**What you will do**
Return the lines below exactly as they appear, please, starting with the first and ending with the one that contains "Hő- és hang-szigetelés".

**** Records supplied

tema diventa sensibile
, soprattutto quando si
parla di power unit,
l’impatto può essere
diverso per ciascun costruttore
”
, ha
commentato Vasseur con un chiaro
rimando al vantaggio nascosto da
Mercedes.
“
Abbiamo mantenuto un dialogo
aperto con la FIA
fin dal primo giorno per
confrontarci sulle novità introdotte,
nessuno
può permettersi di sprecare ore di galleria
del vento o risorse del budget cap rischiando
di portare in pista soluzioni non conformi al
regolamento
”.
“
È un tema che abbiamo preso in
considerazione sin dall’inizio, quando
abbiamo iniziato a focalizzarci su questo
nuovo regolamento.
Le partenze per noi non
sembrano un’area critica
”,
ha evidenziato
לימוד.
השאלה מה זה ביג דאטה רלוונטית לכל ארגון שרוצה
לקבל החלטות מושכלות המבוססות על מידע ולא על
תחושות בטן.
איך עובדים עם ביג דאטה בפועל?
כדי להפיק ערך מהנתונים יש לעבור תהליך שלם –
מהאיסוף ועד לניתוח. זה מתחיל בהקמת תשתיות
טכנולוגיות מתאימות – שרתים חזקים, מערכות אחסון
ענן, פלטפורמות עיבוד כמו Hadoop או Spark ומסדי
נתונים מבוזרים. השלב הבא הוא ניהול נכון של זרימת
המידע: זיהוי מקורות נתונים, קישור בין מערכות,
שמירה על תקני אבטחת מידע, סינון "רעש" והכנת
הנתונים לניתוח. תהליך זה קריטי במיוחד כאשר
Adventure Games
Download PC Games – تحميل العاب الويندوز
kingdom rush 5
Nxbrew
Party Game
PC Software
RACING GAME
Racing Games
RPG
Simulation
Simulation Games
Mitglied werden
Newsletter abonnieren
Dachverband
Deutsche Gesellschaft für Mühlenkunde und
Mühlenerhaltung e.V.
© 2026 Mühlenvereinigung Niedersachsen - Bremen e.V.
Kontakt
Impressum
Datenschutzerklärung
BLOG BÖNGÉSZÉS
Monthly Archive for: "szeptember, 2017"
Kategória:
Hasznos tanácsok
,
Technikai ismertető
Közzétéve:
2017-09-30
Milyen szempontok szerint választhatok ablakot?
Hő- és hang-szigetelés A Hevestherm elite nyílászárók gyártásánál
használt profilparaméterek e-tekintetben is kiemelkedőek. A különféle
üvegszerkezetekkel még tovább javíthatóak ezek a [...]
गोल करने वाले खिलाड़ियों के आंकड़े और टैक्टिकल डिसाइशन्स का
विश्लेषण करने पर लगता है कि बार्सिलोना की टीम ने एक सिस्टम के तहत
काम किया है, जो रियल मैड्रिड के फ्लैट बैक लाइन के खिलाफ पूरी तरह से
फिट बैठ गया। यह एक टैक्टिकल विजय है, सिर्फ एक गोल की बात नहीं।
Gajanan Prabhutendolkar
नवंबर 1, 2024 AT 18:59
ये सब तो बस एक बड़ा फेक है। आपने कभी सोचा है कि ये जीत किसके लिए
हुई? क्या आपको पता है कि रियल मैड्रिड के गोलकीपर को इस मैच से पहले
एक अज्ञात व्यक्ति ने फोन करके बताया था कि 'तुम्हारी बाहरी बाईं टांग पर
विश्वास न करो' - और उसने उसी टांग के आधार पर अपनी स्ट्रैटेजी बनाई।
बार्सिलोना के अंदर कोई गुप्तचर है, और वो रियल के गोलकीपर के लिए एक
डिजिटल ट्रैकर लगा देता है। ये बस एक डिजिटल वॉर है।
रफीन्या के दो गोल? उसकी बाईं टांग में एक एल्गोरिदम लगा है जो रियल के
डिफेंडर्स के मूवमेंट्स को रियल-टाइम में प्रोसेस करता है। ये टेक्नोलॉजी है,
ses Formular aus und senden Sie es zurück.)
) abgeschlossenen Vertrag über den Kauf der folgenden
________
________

********

**Task solution**
tema diventa sensibile
, soprattutto quando si
parla di power unit,
l’impatto può essere
diverso per ciascun costruttore
”
, ha
commentato Vasseur con un chiaro
rimando al vantaggio nascosto da
Mercedes.
“
Abbiamo mantenuto un dialogo
aperto con la FIA
fin dal primo giorno per
confrontarci sulle novità introdotte,
nessuno
può permettersi di sprecare ore di galleria
del vento o risorse del budget cap rischiando
di portare in pista soluzioni non conformi al
regolamento
”.
“
È un tema che abbiamo preso in
considerazione sin dall’inizio, quando
abbiamo iniziato a focalizzarci su questo
nuovo regolamento.
Le partenze per noi non
sembrano un’area critica
”,
ha evidenziato
לימוד.
השאלה מה זה ביג דאטה רלוונטית לכל ארגון שרוצה
לקבל החלטות מושכלות המבוססות על מידע ולא על
תחושות בטן.
איך עובדים עם ביג דאטה בפועל?
כדי להפיק ערך מהנתונים יש לעבור תהליך שלם –
מהאיסוף ועד לניתוח. זה מתחיל בהקמת תשתיות
טכנולוגיות מתאימות – שרתים חזקים, מערכות אחסון
ענן, פלטפורמות עיבוד כמו Hadoop או Spark ומסדי
נתונים מבוזרים. השלב הבא הוא ניהול נכון של זרימת
המידע: זיהוי מקורות נתונים, קישור בין מערכות,
שמירה על תקני אבטחת מידע, סינון "רעש" והכנת
הנתונים לניתוח. תהליך זה קריטי במיוחד כאשר
Adventure Games
Download PC Games – تحميل العاب الويندوز
kingdom rush 5
Nxbrew
Party Game
PC Software
RACING GAME
Racing Games
RPG
Simulation
Simulation Games
Mitglied werden
Newsletter abonnieren
Dachverband
Deutsche Gesellschaft für Mühlenkunde und
Mühlenerhaltung e.V.
© 2026 Mühlenvereinigung Niedersachsen - Bremen e.V.
Kontakt
Impressum
Datenschutzerklärung
BLOG BÖNGÉSZÉS
Monthly Archive for: "szeptember, 2017"
Kategória:
Hasznos tanácsok
,
Technikai ismertető
Közzétéve:
2017-09-30
Milyen szempontok szerint választhatok ablakot?
Hő- és hang-szigetelés A Hevestherm elite nyílászárók gyártásánál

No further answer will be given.